Well, almost encode with x264. This is a really cool thread.

Sharktooth
2nd January 2007, 14:54
Pretty sure you have access to 6 SPE's in Linux (same as official developers), it's just the RSX access that is limited. You also have about 196MB of ram to work with, which should be plenty for x264 encoding if any heavy Avisynth work is done on a host machine.

Definatly not. The linux kernel is able to use the primary cell core (the one that looks like a dual 64bit powerpc processor) but not the SPUs. So you will end up with a dualcore-like architecture and nothing more unsless you have programs specifically written with support for SPUs...

bkman
2nd January 2007, 15:39
Definatly not. The linux kernel is able to use the primary cell core (the one that looks like a dual 64bit powerpc processor) but not the SPUs. So you will end up with a dualcore-like architecture and nothing more unsless you have programs specifically written with support for SPUs...

Of course you'll need to use the SPE C compiler and link the SPE modules in explicitly, but you can make use of the SPE's from within Linux.

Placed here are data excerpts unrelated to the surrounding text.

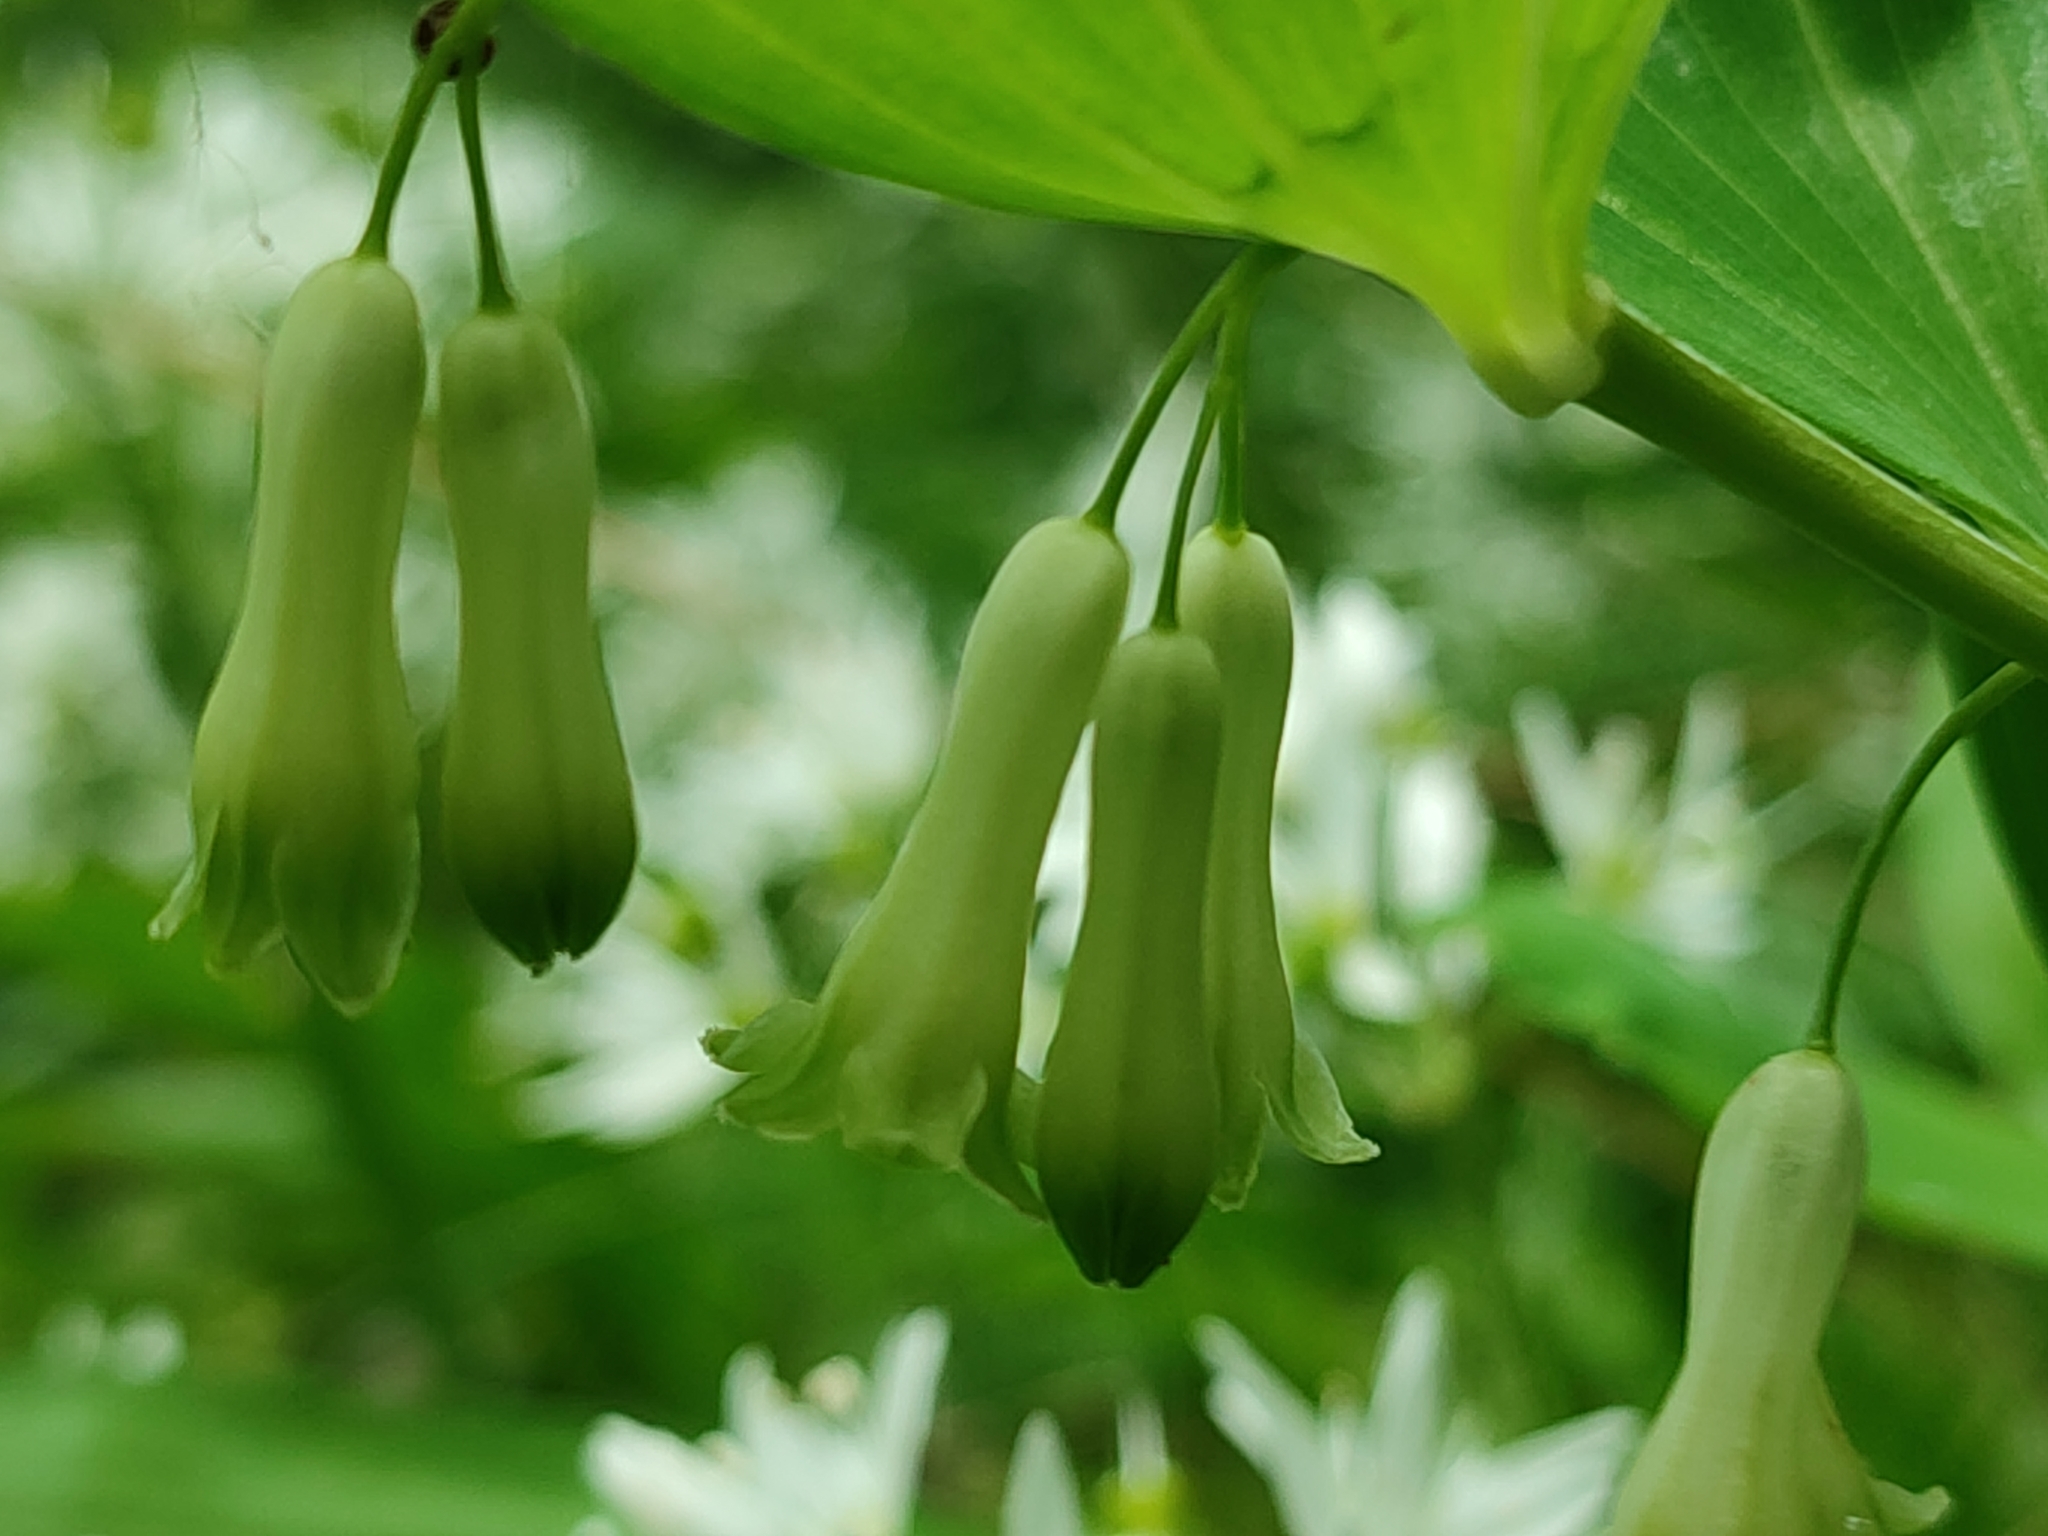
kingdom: Plantae
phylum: Tracheophyta
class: Liliopsida
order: Asparagales
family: Asparagaceae
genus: Polygonatum
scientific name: Polygonatum multiflorum
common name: Solomon's-seal
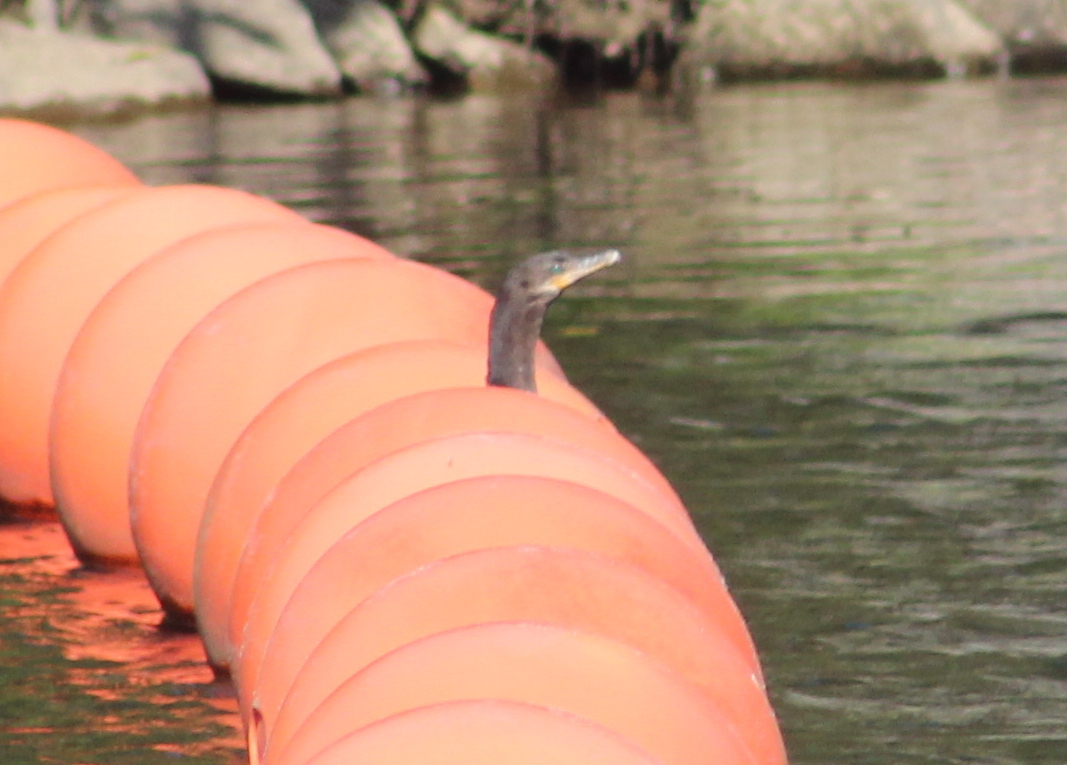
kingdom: Animalia
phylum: Chordata
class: Aves
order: Suliformes
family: Phalacrocoracidae
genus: Phalacrocorax
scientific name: Phalacrocorax brasilianus
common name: Neotropic cormorant
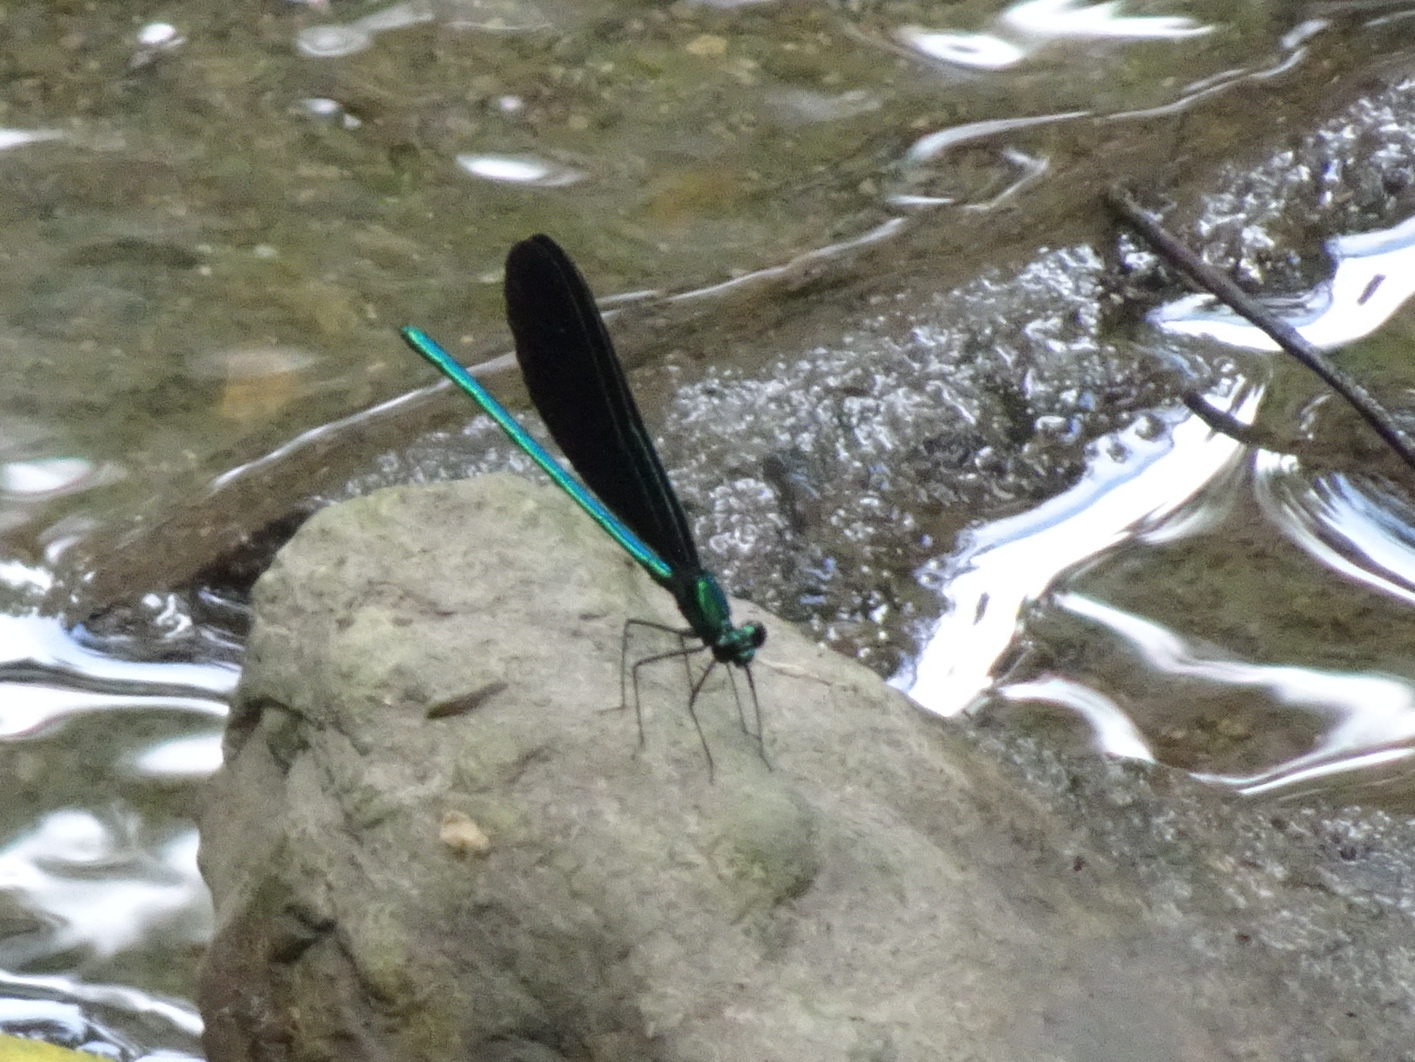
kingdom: Animalia
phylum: Arthropoda
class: Insecta
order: Odonata
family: Calopterygidae
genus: Calopteryx
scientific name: Calopteryx maculata
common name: Ebony jewelwing
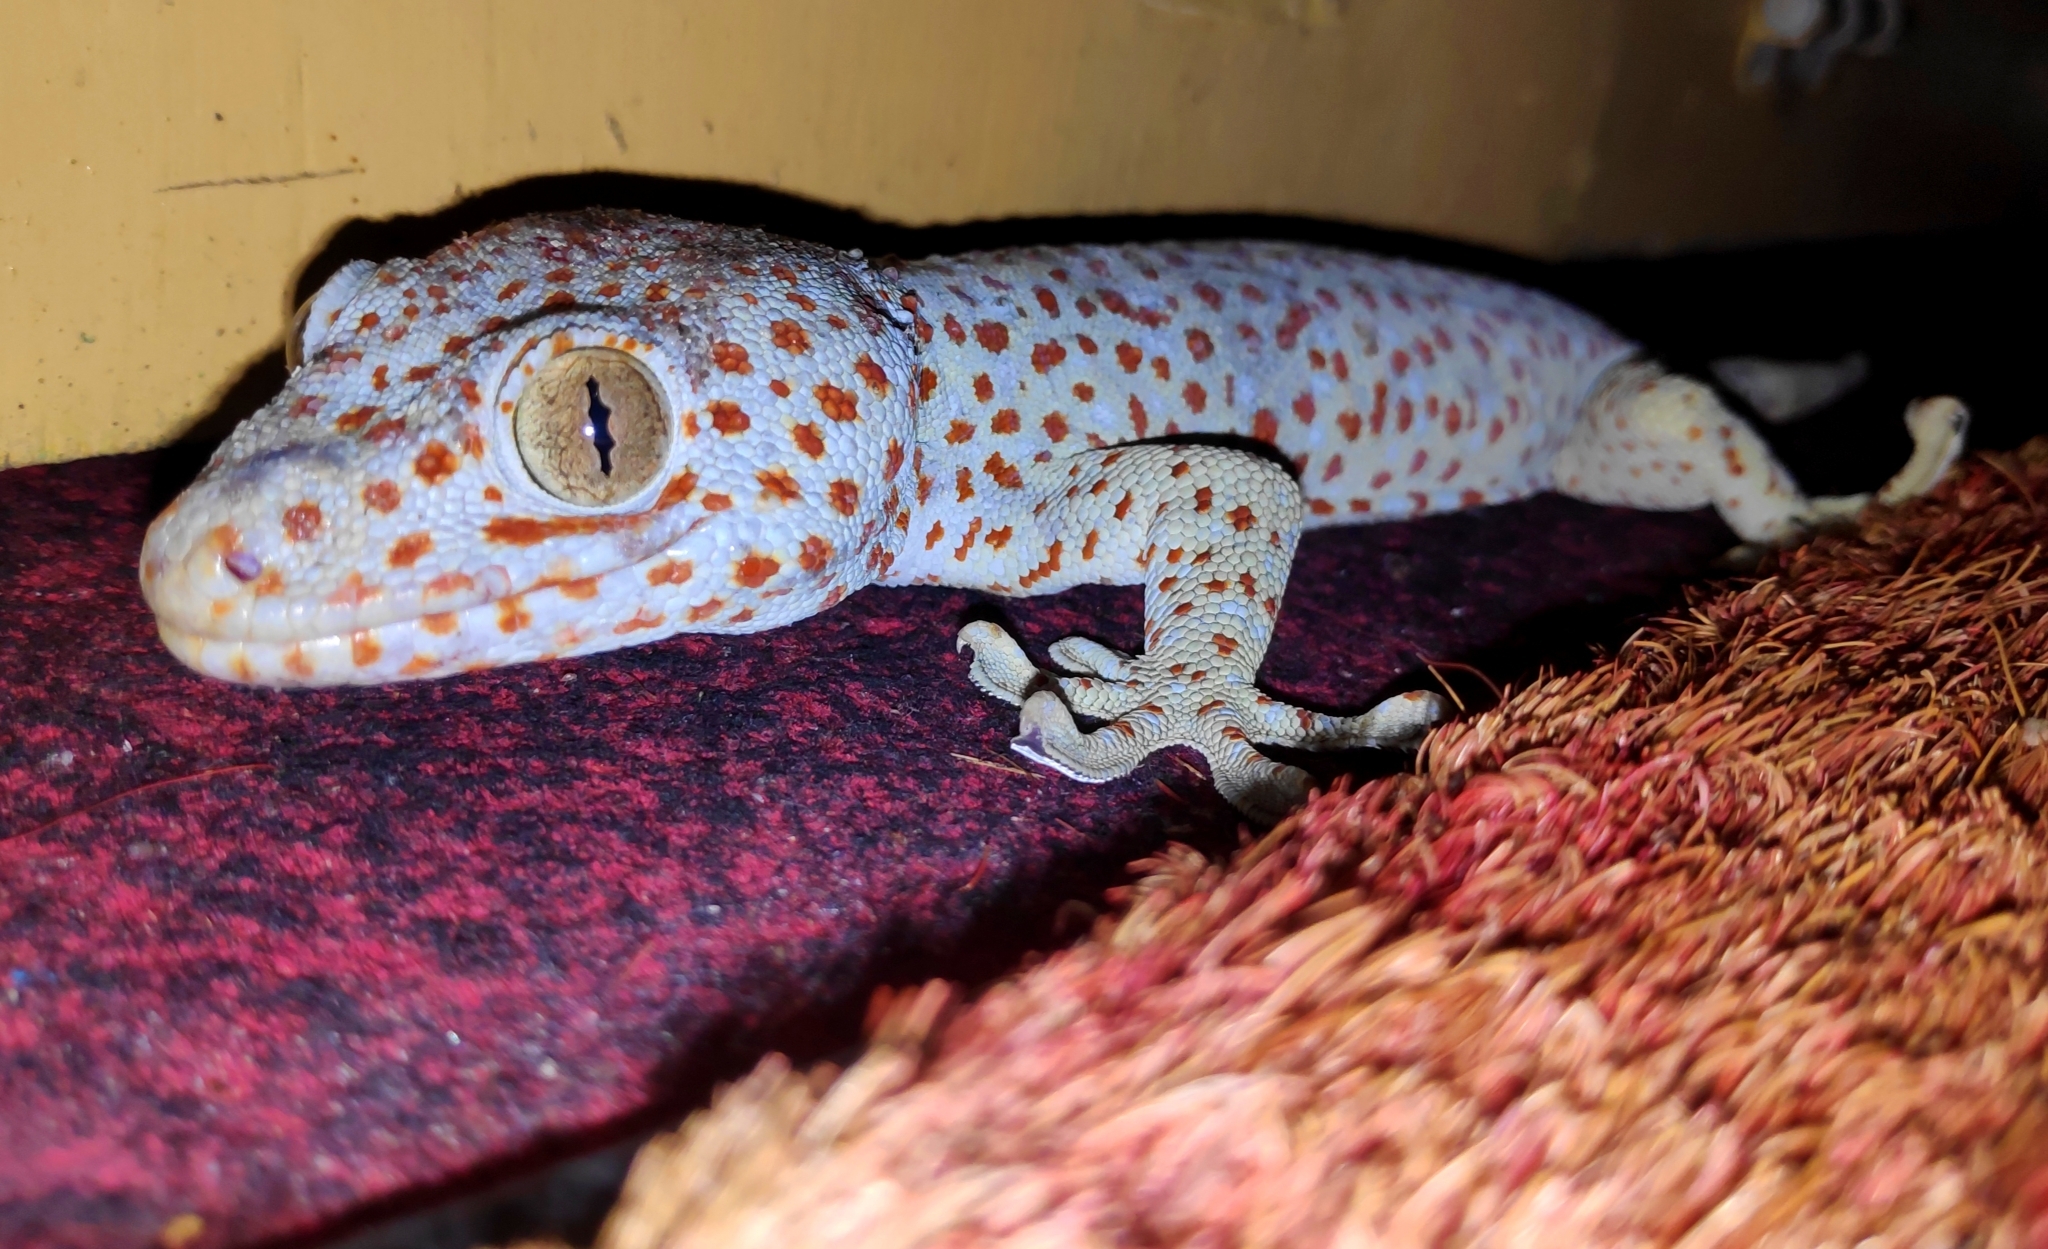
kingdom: Animalia
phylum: Chordata
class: Squamata
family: Gekkonidae
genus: Gekko
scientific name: Gekko gecko
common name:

I've seen this corroborated by several people with PS3's, though I don't have one myself yet.

qyqgpower
2nd January 2007, 17:48
6 SPEs are available to user in PS3's Linux.
BTW, under XMB, they managed to decode FullHD H264 clip up to 50Mbps with only 3 SPEs.

foxyshadis
2nd January 2007, 19:32
Sharktooth didn't say they weren't available, but they currently have to be treated as custom coprocessors; either by hand-writing asm code to interface, or more sanely by using the PS3 dev kit, but it's not something that can be dropped in on a whim. Getting the threads to interface well and execute without swapping code and data constantly doesn't look easy. Sort of the same situation with shaders on PC gpus.